Dee Smythe

Professor of Public Law at University of Cape Town

Schools

  • University of Cape Town

Links

Biography

University of Cape Town

Dee Smythe is a Professor of Public Law and Interim NRF Chair in Security and Justice in the Law Faculty at the University of Cape Town.

From 2006 to 2012 she was Director of the Law, Race and Gender Unit, and from 2013-2015 the founding Director of the Centre for Law and Society. Between 2016-2018 she served as Deputy Dean for Research in the UCT Law Faculty. Prior to re-joining the Law Faculty in 2009, Dee was Principal Researcher at the Gender, Health and Justice Research Unit in UCT's Faculty of Health Sciences. Between 2009-2011, Dee co-convened the Stanford Law School International Human Rights Law Clinic with Kathleen Kelly Janus.

Dee’s research spans a range of areas at the intersection of law, policy, and social justice. Her research is particularly concerned with understanding the operation of transitioning legal systems, ranging from legal education, through legal practice, and the operation of the police, prosecution and criminal courts, to vernacular dispute management mechanisms.

Dee has also written on HIV/AIDS, crime prevention, and police transformation, and is an expert on state responses to gender-based violence, with a specific focus on sexual offences. Her books include Rape Unresolved: Policing Sexual Offences in South Africa, Should we consent? The politics of rape law reform in South Africa (ed. with Lillian Artz), and the Sexual Offences Commentary (ed. with Bronwyn Pithey). Other edited volumes include, In Search of Equality: Women, Law & Society in Africa (with Steffi Rohrs) and Marriage, Land and Custom: Essays on Law and Social Change in South Africa (with Aninka Claassens). Dee’s current research explores the regulation of hurt, harm and hate in written and spoken words, the intersections of administrative and criminal law in institutional responses to sexual harassment/violence; and the contours African law and society scholarship.

Dee was a Fulbright Fellow at Stanford Law School, where she received her masters and doctoral degrees. In 2009 she was awarded the UCT College of Fellows Young Researcher Award for outstanding scholarly work by a young academic. In the same year the work of the Gender, Health and Justice Research Unit was recognised with UCT's inaugural Distinguished Social Responsiveness Award. In 2011 the Law, Race and Gender Research Unit's Rural Women's Action Research Project also received the UCT Social Responsiveness Award. Dee has convened the African Network of Constitutional Lawyers' focus group on Women, Equality and Constitutionalism and served for many years as Deputy Chairperson of the Board of Rape Crisis.

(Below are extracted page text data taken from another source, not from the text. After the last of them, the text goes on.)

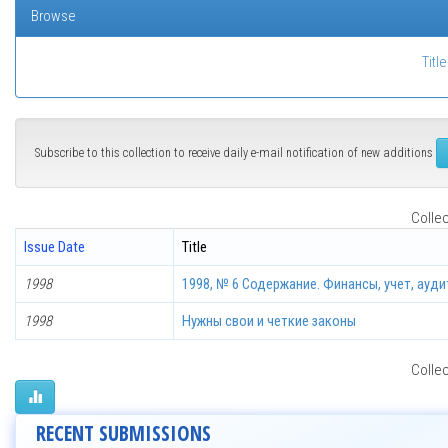
Browse
Title
Subscribe to this collection to receive daily e-mail notification of new additions
Collec
Issue Date
Title
1998
1998, № 6 Содержание. Финансы, учет, ауди
1998
Нужны свои и четкие законы
Collec
RECENT SUBMISSIONS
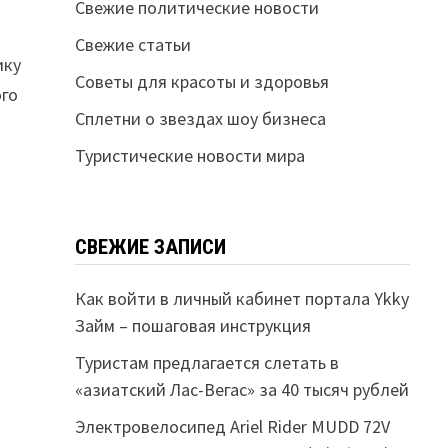
Свежие политические новости
Свежие статьи
ику
Советы для красоты и здоровья
ого
Сплетни о звездах шоу бизнеса
Туристические новости мира
СВЕЖИЕ ЗАПИСИ
Как войти в личный кабинет портала Ykky
Займ – пошаговая инструкция
Туристам предлагается слетать в
«азиатский Лас-Вегас» за 40 тысяч рублей
Электровелосипед Ariel Rider MUDD 72V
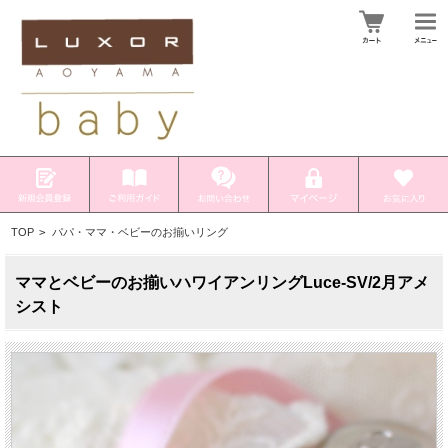
TOP
>
パパ・ママ・ベビーのお揃いリング
ママとベビーのお揃いハワイアンリングLuce-SV/2月アメ
シスト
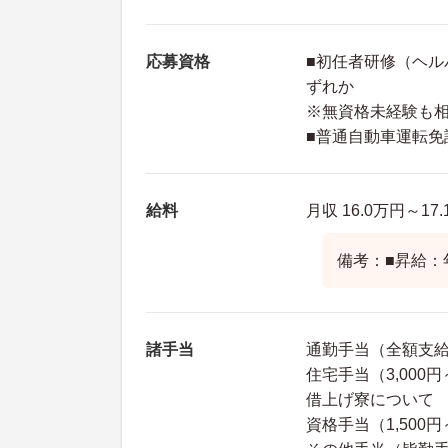
応募資格
■初任者研修（ヘル
ずれか
※無資格未経験も
■普通自動車運転免
給料
月収 16.0万円～
備考：■昇給：年
諸手当
通勤手当（全額支
住宅手当（3,000
借上げ寮について
資格手当（1,500円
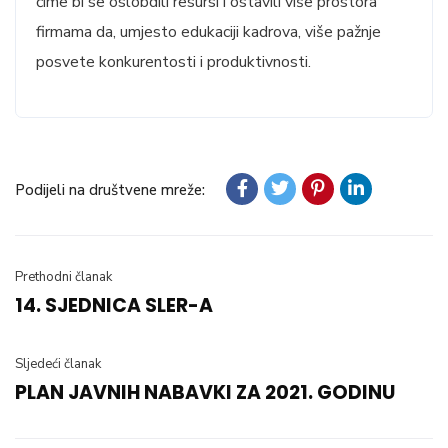
čime bi se oslobdili resursi i ostavili više prostora
firmama da, umjesto edukaciji kadrova, više pažnje
posvete konkurentosti i produktivnosti.
Podijeli na društvene mreže:
Prethodni članak
14. SJEDNICA SLER-A
Sljedeći članak
PLAN JAVNIH NABAVKI ZA 2021. GODINU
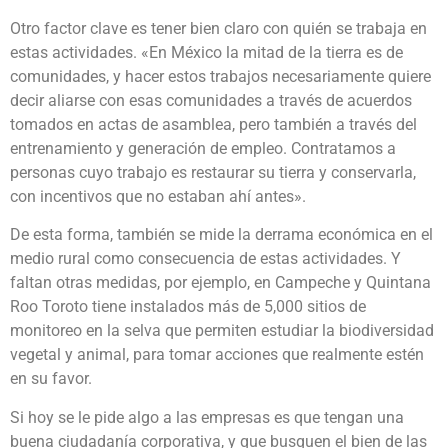
Otro factor clave es tener bien claro con quién se trabaja en
estas actividades. «En México la mitad de la tierra es de
comunidades, y hacer estos trabajos necesariamente quiere
decir aliarse con esas comunidades a través de acuerdos
tomados en actas de asamblea, pero también a través del
entrenamiento y generación de empleo. Contratamos a
personas cuyo trabajo es restaurar su tierra y conservarla,
con incentivos que no estaban ahí antes».
De esta forma, también se mide la derrama económica en el
medio rural como consecuencia de estas actividades. Y
faltan otras medidas, por ejemplo, en Campeche y Quintana
Roo Toroto tiene instalados más de 5,000 sitios de
monitoreo en la selva que permiten estudiar la biodiversidad
vegetal y animal, para tomar acciones que realmente estén
en su favor.
Si hoy se le pide algo a las empresas es que tengan una
buena ciudadanía corporativa, y que busquen el bien de las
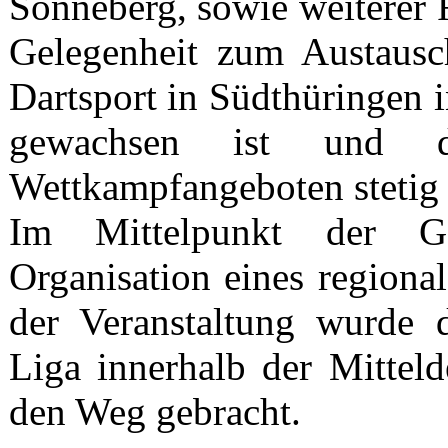
Sonneberg, sowie weiterer 
Gelegenheit zum Austausc
Dartsport in Südthüringen 
gewachsen ist und d
Wettkampfangeboten stetig
Im Mittelpunkt der Ge
Organisation eines regional
der Veranstaltung wurde 
Liga innerhalb der Mittel
den Weg gebracht.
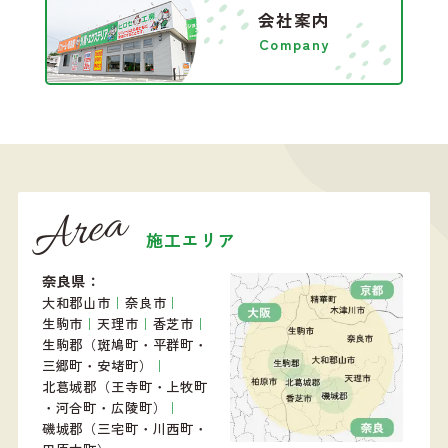
会社案内
Company
Area
施工エリア
奈良県
大和郡山市
｜
奈良市
｜
生駒市
｜
天理市
｜
香芝市
｜
生駒郡（斑鳩町・平群町・
三郷町・安堵町）
｜
北葛城郡（王寺町・上牧町
・河合町・広陵町）
｜
磯城郡（三宅町・川西町・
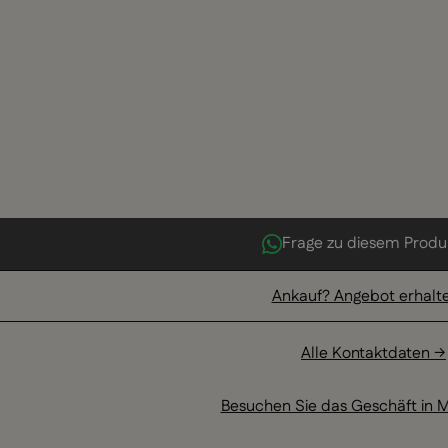
Frage zu diesem Produ
Ankauf? Angebot erhalt
Alle Kontaktdaten →
Besuchen Sie das Geschäft in M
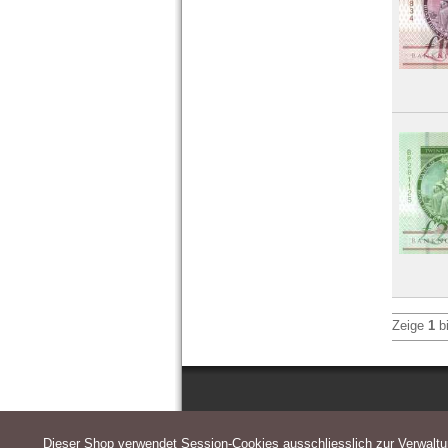
Weissrussland
Zypern
Zeige
1
b
Dieser Shop verwendet Session-Cookies ausschliesslich zur Verwalt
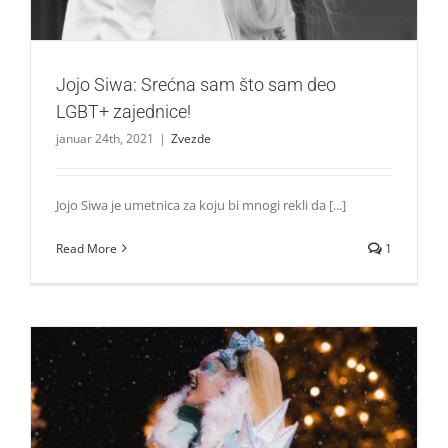
Jojo Siwa: Srećna sam što sam deo
LGBT+ zajednice!
januar 24th, 2021
|
Zvezde
Jojo Siwa je umetnica za koju bi mnogi rekli da [...]
Read More
1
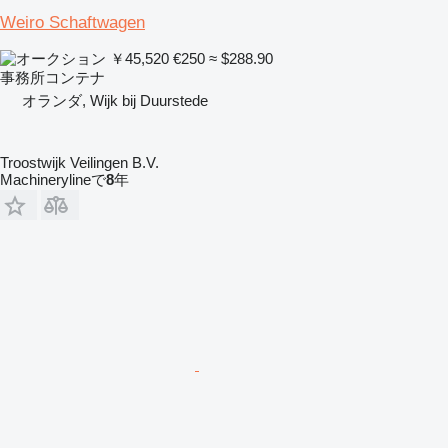
Weiro Schaftwagen
￥45,520
€250
≈ $288.90
事務所コンテナ
オランダ, Wijk bij Duurstede
Troostwijk Veilingen B.V.
Machinerylineで
8
年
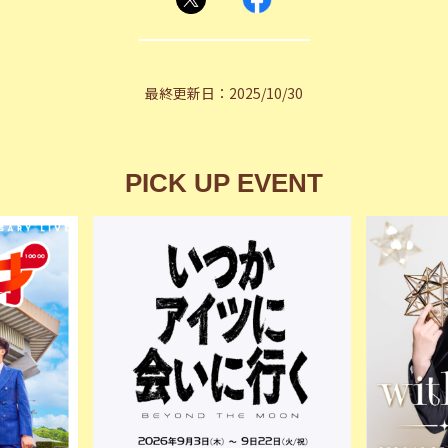
最終更新日：2025/10/30
PICK UP EVENT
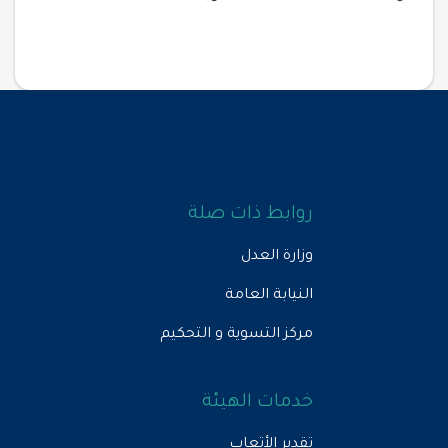
روابط ذات صلة
وزارة العدل
النيابة العامة
مركز التسوية و التحكيم
خدمات الهيئة
تقدير الأتعاب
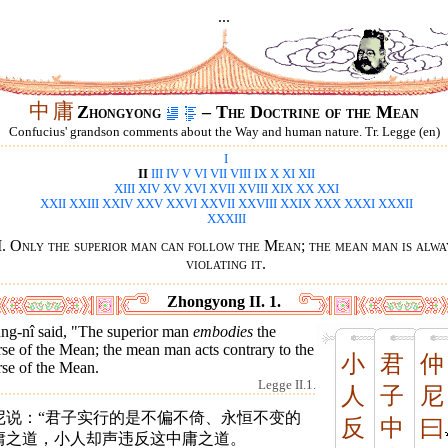
...
中
庸
Zhongyong
– The Doctrine of the Mean
Confucius' grandson comments about the Way and human nature. Tr. Legge (en)
I
II
III
IV
V
VI
VII
VIII
IX
X
XI
XII
XIII
XIV
XV
XVI
XVII
XVIII
XIX
XX
XXI
XXII
XXIII
XXIV
XXV
XXVI
XXVII
XXVIII
XXIX
XXX
XXXI
XXXII
XXXIII
I. Only the superior man can follow the Mean; the mean man is alwa
violating it.
Zhongyong II. 1.
ng-nî said, "The superior man
embodies
the
se of the Mean; the mean man acts contrary to the
小
君
仲
rse of the Mean.
Legge II.1.
人
子
尼
尼说：“君子实行的是不偏不倚、永恒不变的
反
中
曰
庸之道，小人却声违反这中庸之道。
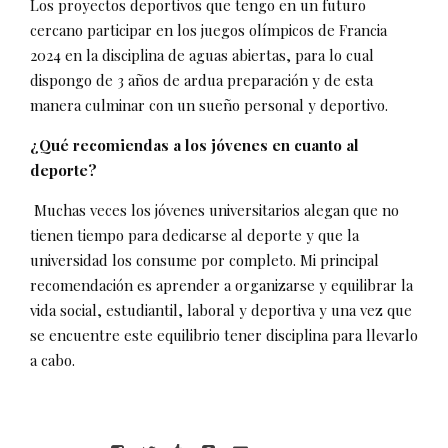
Los proyectos deportivos que tengo en un futuro
cercano participar en los juegos olímpicos de Francia
2024 en la disciplina de aguas abiertas, para lo cual
dispongo de 3 años de ardua preparación y de esta
manera culminar con un sueño personal y deportivo.
¿Qué recomiendas a los jóvenes en cuanto al
deporte?
Muchas veces los jóvenes universitarios alegan que no
tienen tiempo para dedicarse al deporte y que la
universidad los consume por completo. Mi principal
recomendación es aprender a organizarse y equilibrar la
vida social, estudiantil, laboral y deportiva y una vez que
se encuentre este equilibrio tener disciplina para llevarlo
a cabo.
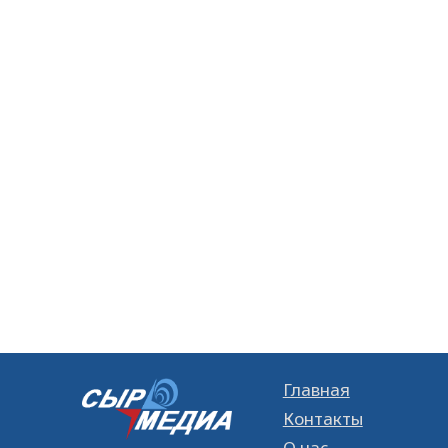
Главная
Контакты
О нас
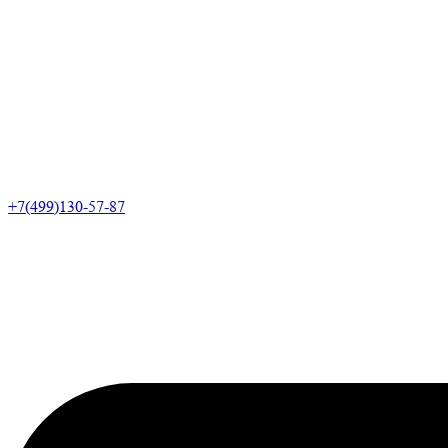
+7(499)130-57-87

Dee convenes the interdisciplinary postgraduate LLM/MPhil Programme in Criminology, Law and Society, on which she teaches a core course on Law and Society in Africa. She also teaches on gender, research skills, and criminal procedure in the LLB and supervises masters and doctoral candidates in the area of law and society, with a specific focus and passion for Africa.

Education

JSM JSD Stanford University (2003 — 2009) BA LLB University of Cape Town

Expertise/ Research Interests

  • state responses to gender-based violence, with a specific focus on sexual offences
  • the regulation of hurt, harm and hate in written and spoken words
  • the intersections of administrative and criminal law in institutional responses to sexual harassment/violence
  • the contours African law and society scholarship.